An article by Clarles Kennedy, leader of the UK Liberal Democrats.
http://argument.independent.co.uk/commentators/story.jsp?story=485376I met too many brave and dignified widows last October. The occasion was the memorial service at St Paul's Cathedral, London, for the troops who died in Iraq. It was moving and emotional. As I talked to the families of those who had been killed, I found that some were angry and others disillusioned, while many seemed simply hurt and bewildered. As a politician, I was fiercely aware that we had let them down. Tony Blair kept his distance.
I believe the Prime Minister made a disastrous error of judgment over Iraq and last week's ICM poll showed that 48 per cent of the population believe he lied. This is enormously damaging both to his integrity and the trust we should have in the office.

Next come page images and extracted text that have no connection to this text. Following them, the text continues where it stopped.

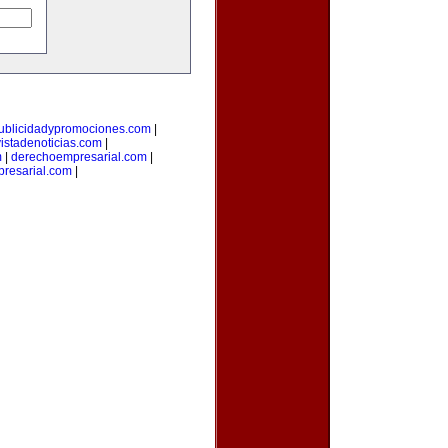
ublicidadypromociones.com
|
vistadenoticias.com
|
m
|
derechoempresarial.com
|
resarial.com
|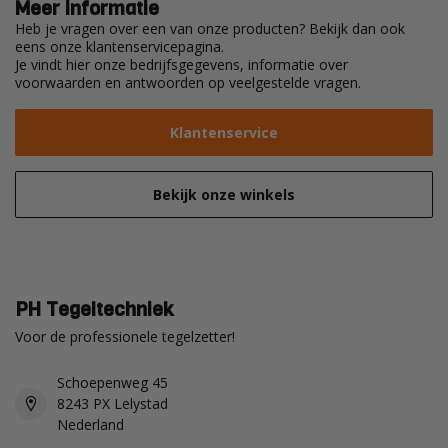
Meer informatie
Heb je vragen over een van onze producten? Bekijk dan ook
eens onze klantenservicepagina.
Je vindt hier onze bedrijfsgegevens, informatie over
voorwaarden en antwoorden op veelgestelde vragen.
Klantenservice
Bekijk onze winkels
PH Tegeltechniek
Voor de professionele tegelzetter!
Schoepenweg 45
8243 PX Lelystad
Nederland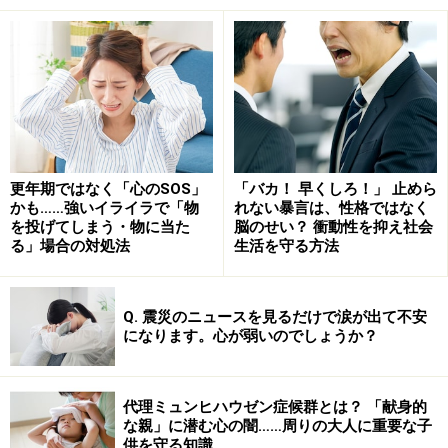
彼女の死亡が伝えられる前は、拒食症は、世間的には、
ほとんど知られていませんでしたが、カレンの死は、全
米に衝撃をもたらし、一般の人にも、拒食症が広く知ら
れ、拒食症専門の病院も設立されるようになりました。
更年期ではなく「心のSOS」
「バカ！ 早くしろ！」 止めら
<注>上記の写真は、
リメンバー・ザ・カーペンターズ
かも……強いイライラで「物
れない暴言は、性格ではなく
（Amazon.co.jp)
から引用しました。
を投げてしまう・物に当た
脳のせい？ 衝動性を抑え社会
る」場合の対処法
生活を守る方法
＜All About記事＞
Q. 震災のニュースを見るだけで涙が出て不安
太るのがこわい？
?拒食症についての記事です。
になります。心が弱いのでしょうか？
太宰治の心の病?心の病気と有名人VOL1
※記事内容は執筆時点のものです。最新の内容をご確認くださ
代理ミュンヒハウゼン症候群とは？ 「献身的
い。
な親」に潜む心の闇……周りの大人に重要な子
※当サイトにおける医師・医療従事者等による情報の提供は、診
供を守る知識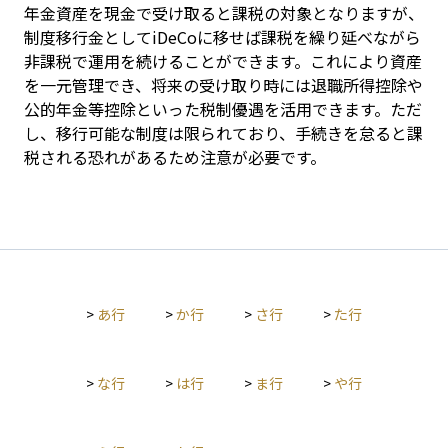
年金資産を現金で受け取ると課税の対象となりますが、
制度移行金としてiDeCoに移せば課税を繰り延べながら
非課税で運用を続けることができます。これにより資産
を一元管理でき、将来の受け取り時には退職所得控除や
公的年金等控除といった税制優遇を活用できます。ただ
し、移行可能な制度は限られており、手続きを怠ると課
税される恐れがあるため注意が必要です。
>
あ行
>
か行
>
さ行
>
た行
>
な行
>
は行
>
ま行
>
や行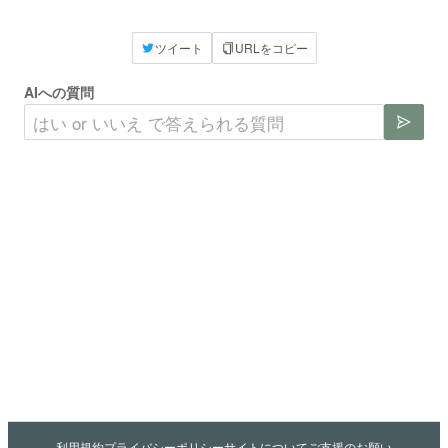
ツイート
URLをコピー
AIへの質問
利用規約
プライバシーポリシー
サイトについて
ご支援のお願い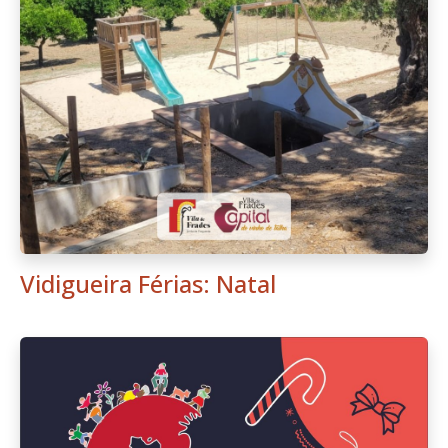
Vidigueira Férias: Natal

Whether knowingly or not, Tony Blair misled us; his judgement was seriously flawed. Mr Blair clings to his assertions that in the end some evidence will be found by the Iraq Survey Group. This is now starting to make him look silly. Even if some weapons were eventually to turn up, they won't help him. It is quite clear there was no vast, battle-ready arsenal. Tony Blair took us to war on a false prospectus and we cannot, as a nation, let that pass unquestioned.

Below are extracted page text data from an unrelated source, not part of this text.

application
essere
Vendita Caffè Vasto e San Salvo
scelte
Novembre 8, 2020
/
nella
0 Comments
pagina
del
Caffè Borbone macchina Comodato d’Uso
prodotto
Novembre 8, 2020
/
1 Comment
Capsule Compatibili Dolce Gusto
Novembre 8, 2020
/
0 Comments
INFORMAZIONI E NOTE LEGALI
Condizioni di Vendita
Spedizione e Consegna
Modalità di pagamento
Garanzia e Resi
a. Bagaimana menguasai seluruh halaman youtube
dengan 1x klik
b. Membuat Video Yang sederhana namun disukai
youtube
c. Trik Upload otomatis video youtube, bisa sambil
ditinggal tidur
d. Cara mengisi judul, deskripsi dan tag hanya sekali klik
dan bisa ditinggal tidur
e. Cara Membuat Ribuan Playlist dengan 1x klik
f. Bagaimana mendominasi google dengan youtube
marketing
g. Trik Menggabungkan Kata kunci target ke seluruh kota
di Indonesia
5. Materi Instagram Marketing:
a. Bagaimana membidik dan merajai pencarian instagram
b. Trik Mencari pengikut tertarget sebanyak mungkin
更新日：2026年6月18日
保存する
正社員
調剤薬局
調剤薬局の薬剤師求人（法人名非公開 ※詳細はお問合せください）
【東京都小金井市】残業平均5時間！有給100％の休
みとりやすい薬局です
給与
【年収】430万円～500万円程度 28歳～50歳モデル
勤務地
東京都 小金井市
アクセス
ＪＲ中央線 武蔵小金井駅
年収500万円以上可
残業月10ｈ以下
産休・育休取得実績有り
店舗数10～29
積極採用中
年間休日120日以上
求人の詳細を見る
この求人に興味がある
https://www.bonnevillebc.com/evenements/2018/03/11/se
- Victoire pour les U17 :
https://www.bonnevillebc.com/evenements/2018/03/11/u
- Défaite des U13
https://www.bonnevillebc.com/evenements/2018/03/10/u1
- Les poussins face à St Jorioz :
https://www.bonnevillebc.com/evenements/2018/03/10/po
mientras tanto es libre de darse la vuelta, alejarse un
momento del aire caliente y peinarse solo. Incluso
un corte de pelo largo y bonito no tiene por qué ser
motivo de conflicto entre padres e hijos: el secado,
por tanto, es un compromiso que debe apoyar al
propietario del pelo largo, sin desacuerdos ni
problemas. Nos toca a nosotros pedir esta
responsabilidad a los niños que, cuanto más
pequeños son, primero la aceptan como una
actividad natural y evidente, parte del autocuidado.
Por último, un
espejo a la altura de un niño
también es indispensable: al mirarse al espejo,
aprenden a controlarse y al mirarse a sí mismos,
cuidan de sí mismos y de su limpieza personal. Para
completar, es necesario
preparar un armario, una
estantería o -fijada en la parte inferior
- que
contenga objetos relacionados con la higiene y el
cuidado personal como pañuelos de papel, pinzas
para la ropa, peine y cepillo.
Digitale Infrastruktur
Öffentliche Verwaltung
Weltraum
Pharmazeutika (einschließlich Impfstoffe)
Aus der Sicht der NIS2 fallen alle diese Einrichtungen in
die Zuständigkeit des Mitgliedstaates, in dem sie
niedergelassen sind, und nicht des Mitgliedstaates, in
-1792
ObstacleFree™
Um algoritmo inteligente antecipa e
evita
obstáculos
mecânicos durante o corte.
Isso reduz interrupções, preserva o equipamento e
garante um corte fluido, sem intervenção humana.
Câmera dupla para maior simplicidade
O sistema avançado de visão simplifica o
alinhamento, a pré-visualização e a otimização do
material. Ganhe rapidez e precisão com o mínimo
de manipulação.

The Conservatives are unintentionally helping to get the Prime Minister off the hook. Michael Howard is pursuing the wrong issue. He suggested in Parliament that the Prime Minister misled journalists in an informal briefing on a plane shortly after David Kelly died. Of course, what happened during that briefing is important, but set alongside the much greater untruth perpetrated by Saddam's weapons of mass destruction it's just a sideshow. And the Conservative leader has already conceded it's unlikely that Lord Hutton will even mention it. The problem for the Tories is that they can't credibly take on Tony Blair about the real issues because they were his principal cheerleaders for the war.